== Estratto del documento ==

Ritratto di Hiroshi Sugimoto

Il rapporto tra fotografia e tempo è sempre stato consolidato: un’immagine ci mostra un determinato spazio in un determinato momento nel passato. Che si tratti di una foto scattata con uno smartphone pochi secondi prima di vederla riprodotta sul display o un vecchio ritratto di famiglia stampato su un foglio di carta, la fotografia si nutre dell’accaduto, del compiuto, dell’avvenuto, già stato.

La teoria della fotografia e soprattutto il nostro inconscio hanno sempre percepito questa relazione come aprioristica. Ma questa incontestabilità dovrebbe dipendere dal presupposto che si conoscano ontologicamente entrambi i soggetti. In altre parole, fotografia e tempo dovrebbero essere delineabili in ogni loro dettaglio. 

Ci vuole poco per rendersi conto che se è vero che possiamo conoscere le caratteristiche specifiche alla fotografia, è altrettanto certo che definire la quarta dimensione è una vera e propria impresa, supponendo che il tempo sia. Citando la filosofa Elizabeth Grosz:

“Il tempo è uno dei termini assunti ma irriducibili di ogni discorso, conoscenza e pratica sociale. Eppure raramente viene analizzato o discusso inconsapevolmente ai suoi stessi termini. […] Il tempo ha una qualità di intangibilità, un’emivita fugace, che emette le sue particelle di durata solo nel passaggio o nella trasformazione di oggetti ed eventi, cancellandosi così come tale mentre si apre al movimento e al cambiamento. Ha un’evanescenza, una “identità” fugace o luccicante, altamente precaria che resiste alla concretizzazione, all’indicazione o alla rappresentazione diretta. Il tempo è più intangibile di qualsiasi altra “cosa”, meno in grado di essere colto, concettualmente o fisicamente ” (1999, p.1)

Questo articolo si concentrerà sulla complessa relazione tra fotografia e tempo attingendo ad alcune immagini di Hiroshi Sugimoto, uno dei più noti fotografi giapponesi contemporanei.

===
== Dati forniti ==

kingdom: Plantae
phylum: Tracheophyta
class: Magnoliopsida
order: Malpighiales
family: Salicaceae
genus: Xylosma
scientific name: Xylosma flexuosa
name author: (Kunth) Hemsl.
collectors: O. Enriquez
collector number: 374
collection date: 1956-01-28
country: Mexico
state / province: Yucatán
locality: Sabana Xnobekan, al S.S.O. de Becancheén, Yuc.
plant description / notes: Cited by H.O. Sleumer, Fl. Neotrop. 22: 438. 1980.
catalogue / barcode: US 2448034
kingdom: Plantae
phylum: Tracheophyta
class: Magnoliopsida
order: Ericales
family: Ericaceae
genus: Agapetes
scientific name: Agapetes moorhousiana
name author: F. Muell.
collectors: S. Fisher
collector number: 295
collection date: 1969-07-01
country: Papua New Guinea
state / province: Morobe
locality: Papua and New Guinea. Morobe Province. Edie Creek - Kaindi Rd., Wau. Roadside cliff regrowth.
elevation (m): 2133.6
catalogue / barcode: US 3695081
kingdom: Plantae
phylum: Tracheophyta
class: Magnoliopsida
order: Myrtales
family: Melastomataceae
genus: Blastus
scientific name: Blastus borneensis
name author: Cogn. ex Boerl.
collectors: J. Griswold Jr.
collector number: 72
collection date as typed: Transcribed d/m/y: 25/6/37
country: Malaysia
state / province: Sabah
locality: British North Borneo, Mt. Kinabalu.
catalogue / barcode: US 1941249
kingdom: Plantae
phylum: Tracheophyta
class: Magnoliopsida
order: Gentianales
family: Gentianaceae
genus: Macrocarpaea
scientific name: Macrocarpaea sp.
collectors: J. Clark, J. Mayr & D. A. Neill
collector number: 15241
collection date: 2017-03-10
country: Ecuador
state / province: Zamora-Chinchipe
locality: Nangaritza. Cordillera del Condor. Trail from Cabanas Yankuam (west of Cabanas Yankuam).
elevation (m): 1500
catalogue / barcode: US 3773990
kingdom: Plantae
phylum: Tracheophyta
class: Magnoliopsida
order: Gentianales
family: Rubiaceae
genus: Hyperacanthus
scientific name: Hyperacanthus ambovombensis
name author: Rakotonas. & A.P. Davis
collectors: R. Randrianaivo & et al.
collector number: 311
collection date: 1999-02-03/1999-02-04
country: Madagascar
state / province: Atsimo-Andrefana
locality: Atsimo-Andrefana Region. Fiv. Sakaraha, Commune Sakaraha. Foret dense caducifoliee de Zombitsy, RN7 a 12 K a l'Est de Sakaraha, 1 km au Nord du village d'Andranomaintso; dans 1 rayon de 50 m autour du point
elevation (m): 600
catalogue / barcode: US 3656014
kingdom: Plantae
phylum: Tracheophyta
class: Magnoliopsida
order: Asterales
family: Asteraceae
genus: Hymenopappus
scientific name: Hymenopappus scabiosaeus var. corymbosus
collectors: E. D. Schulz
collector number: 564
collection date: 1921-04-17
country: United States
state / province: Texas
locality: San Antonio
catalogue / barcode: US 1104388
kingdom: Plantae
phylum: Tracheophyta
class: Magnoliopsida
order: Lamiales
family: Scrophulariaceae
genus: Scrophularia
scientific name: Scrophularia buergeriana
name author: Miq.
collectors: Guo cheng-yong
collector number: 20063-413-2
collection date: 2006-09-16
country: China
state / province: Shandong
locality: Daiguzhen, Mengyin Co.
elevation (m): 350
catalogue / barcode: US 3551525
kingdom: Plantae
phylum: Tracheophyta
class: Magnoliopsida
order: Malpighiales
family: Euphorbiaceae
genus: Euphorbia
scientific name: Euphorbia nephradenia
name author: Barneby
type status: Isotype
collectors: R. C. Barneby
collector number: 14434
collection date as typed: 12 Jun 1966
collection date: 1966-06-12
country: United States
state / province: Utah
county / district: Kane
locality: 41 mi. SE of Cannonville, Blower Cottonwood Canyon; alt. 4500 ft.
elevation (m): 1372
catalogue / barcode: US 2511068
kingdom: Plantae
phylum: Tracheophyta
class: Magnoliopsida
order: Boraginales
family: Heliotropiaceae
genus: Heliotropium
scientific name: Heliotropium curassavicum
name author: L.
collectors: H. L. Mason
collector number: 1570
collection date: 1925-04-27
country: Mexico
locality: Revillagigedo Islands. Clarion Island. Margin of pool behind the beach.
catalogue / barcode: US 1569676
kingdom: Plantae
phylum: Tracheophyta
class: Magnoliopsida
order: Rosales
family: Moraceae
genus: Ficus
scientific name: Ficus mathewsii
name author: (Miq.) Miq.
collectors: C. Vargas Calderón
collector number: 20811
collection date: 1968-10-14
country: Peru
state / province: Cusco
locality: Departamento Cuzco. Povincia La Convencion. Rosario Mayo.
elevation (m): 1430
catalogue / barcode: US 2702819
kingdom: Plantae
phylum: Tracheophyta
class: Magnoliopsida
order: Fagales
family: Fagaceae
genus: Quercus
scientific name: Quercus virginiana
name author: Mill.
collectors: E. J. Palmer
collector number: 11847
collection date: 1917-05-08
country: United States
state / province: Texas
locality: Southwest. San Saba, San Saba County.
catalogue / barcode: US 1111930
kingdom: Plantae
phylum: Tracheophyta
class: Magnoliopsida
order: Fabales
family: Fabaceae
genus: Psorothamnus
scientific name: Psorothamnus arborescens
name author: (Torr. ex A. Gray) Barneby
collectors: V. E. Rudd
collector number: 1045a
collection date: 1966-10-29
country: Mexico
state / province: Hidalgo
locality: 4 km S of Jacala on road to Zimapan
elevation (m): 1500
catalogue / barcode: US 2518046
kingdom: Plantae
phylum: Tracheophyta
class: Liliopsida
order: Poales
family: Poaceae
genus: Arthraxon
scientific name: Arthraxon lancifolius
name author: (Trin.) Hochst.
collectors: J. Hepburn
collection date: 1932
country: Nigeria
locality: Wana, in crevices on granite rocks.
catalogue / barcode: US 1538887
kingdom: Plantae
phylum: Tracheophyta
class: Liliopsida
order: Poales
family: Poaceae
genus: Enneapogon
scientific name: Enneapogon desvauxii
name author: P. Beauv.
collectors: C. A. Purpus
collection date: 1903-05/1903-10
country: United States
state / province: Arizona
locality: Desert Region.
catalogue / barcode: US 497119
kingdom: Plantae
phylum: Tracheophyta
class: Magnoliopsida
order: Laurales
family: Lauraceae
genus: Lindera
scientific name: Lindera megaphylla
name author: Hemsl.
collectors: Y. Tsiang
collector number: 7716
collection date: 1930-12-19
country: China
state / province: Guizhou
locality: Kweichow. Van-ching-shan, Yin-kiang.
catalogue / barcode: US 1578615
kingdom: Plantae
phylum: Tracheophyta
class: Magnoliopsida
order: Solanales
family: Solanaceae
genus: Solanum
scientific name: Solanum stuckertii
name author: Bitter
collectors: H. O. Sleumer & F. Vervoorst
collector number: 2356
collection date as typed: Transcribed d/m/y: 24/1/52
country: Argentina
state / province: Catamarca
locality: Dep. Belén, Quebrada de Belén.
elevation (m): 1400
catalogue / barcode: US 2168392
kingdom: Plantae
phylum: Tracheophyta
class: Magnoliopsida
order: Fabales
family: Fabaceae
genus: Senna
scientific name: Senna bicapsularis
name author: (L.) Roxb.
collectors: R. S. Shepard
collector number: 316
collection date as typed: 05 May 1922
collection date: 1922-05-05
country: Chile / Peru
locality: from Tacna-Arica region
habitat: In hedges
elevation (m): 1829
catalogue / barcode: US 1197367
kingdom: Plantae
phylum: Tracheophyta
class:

===

* Compiti scritti
A: Nella citazione di Elizabeth Grosz riportata nell'estratto su fotografia e tempo, a quali cose resiste l'identità del tempo? Indicale tutte.
B: Trascrivi le righe dell'elenco partendo da quella che contiene "scientific name: Enneapogon desvauxii" e arrivando fino alla fine dell'elenco, estremi inclusi.

* Risposte all'esercizio
A: alla concretizzazione, all'indicazione, alla rappresentazione diretta

B:
scientific name: Enneapogon desvauxii
name author: P. Beauv.
collectors: C. A. Purpus
collection date: 1903-05/1903-10
country: United States
state / province: Arizona
locality: Desert Region.
catalogue / barcode: US 497119
kingdom: Plantae
phylum: Tracheophyta
class: Magnoliopsida
order: Laurales
family: Lauraceae
genus: Lindera
scientific name: Lindera megaphylla
name author: Hemsl.
collectors: Y. Tsiang
collector number: 7716
collection date: 1930-12-19
country: China
state / province: Guizhou
locality: Kweichow. Van-ching-shan, Yin-kiang.
catalogue / barcode: US 1578615
kingdom: Plantae
phylum: Tracheophyta
class: Magnoliopsida
order: Solanales
family: Solanaceae
genus: Solanum
scientific name: Solanum stuckertii
name author: Bitter
collectors: H. O. Sleumer & F. Vervoorst
collector number: 2356
collection date as typed: Transcribed d/m/y: 24/1/52
country: Argentina
state / province: Catamarca
locality: Dep. Belén, Quebrada de Belén.
elevation (m): 1400
catalogue / barcode: US 2168392
kingdom: Plantae
phylum: Tracheophyta
class: Magnoliopsida
order: Fabales
family: Fabaceae
genus: Senna
scientific name: Senna bicapsularis
name author: (L.) Roxb.
collectors: R. S. Shepard
collector number: 316
collection date as typed: 05 May 1922
collection date: 1922-05-05
country: Chile / Peru
locality: from Tacna-Arica region
habitat: In hedges
elevation (m): 1829
catalogue / barcode: US 1197367
kingdom: Plantae
phylum: Tracheophyta
class:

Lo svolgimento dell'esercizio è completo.